A credible expert report identifies all material root causes, attributes them fairly, and resists the temptation to present a one-sided narrative. Courts are well-equipped to detect partiality, and an expert who acknowledges complexity is more persuasive than one who presents a simple story.

Delay analysis

Many software project disputes involve delay. The system was delivered months or years late. The client withheld payment pending delivery. The developer claims variations and client-side delays extended the timeline.

Technical delay analysis in software projects draws on principles similar to those used in construction disputes, adapted for the realities of software development. The expert examines the project timeline (planned versus actual) and identifies the causes of delay at each stage. This involves reviewing project plans, sprint records, meeting minutes, correspondence, and defect logs to build a chronological narrative of what happened and why.

Key questions include: Was the original timeline realistic? Were delays caused by the developer’s performance, by client-side dependencies (such as late provision of test data or delayed sign-off), or by scope changes? Were delays flagged and communicated, or allowed to accumulate silently?

If you are advising a client on a potential software project dispute, a few practical points are worth keeping in mind:

Preserve the evidence early. Software systems, development environments, and project management tools are not permanent.
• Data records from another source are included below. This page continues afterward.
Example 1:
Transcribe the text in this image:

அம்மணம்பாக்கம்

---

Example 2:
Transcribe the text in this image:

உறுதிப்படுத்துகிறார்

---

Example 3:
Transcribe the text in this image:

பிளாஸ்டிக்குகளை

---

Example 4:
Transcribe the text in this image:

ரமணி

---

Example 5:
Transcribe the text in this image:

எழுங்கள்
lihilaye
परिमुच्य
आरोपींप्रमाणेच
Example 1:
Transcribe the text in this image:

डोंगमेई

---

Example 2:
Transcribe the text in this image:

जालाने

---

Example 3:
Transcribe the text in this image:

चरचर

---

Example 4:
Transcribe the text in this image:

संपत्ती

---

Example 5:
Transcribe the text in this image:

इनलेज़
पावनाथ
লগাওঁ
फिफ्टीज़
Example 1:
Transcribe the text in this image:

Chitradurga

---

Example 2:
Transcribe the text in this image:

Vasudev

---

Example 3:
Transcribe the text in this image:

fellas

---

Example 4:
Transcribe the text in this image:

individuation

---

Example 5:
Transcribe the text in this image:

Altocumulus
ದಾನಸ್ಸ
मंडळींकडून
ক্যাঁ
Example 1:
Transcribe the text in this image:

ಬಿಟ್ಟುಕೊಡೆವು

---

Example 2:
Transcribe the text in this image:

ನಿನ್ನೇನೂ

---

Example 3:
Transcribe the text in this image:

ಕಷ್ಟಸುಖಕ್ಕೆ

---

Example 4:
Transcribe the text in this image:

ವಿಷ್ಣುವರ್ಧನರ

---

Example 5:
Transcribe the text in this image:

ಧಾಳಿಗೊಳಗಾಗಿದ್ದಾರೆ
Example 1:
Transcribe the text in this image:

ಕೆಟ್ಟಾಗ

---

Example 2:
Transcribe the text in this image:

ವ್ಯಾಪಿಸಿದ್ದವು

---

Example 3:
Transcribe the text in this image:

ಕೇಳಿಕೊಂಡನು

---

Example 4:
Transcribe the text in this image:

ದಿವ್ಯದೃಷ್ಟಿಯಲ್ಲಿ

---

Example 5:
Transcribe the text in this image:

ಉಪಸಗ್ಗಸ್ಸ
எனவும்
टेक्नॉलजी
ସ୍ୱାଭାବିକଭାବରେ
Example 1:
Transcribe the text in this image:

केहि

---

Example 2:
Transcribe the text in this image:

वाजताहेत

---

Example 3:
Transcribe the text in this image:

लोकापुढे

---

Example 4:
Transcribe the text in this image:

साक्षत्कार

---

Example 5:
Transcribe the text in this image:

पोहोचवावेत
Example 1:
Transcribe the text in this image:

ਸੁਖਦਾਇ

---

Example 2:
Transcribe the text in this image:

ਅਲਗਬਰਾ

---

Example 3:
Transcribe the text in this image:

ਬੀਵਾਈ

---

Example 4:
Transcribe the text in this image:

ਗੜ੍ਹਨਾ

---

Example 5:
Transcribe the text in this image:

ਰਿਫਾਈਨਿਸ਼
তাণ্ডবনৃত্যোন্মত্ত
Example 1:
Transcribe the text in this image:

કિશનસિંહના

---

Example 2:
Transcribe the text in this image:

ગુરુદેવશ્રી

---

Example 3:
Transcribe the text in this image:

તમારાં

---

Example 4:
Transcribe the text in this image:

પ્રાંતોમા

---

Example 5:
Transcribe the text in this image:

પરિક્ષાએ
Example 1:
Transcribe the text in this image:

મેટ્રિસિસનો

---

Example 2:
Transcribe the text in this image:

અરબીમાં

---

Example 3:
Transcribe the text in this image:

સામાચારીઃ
Servers are decommissioned. SaaS subscriptions expire. Jira boards are archived or deleted. The earlier you take steps to preserve the technical evidence, including source code, databases, project management records, test results, and deployment logs, the stronger the foundation for the expert’s analysis.

Expect complexity. Software project disputes rarely have a single, simple cause. The technical evidence usually reveals a more nuanced picture than either party’s initial narrative suggests. In my experience, that nuance is best addressed directly rather than avoided.

Engage the expert before proceedings if possible. An early technical assessment can help evaluate the merits, identify the key issues, and shape the questions that the expert will ultimately be asked to address in their report. It can also reveal weaknesses in the case that are better discovered early than in cross-examination.

Software project failures are common. When they lead to litigation, the technical evidence is central. In my experience, it is best addressed through a structured, forensic approach that treats the code, the documentation, and the project history with the same rigour that the court will expect.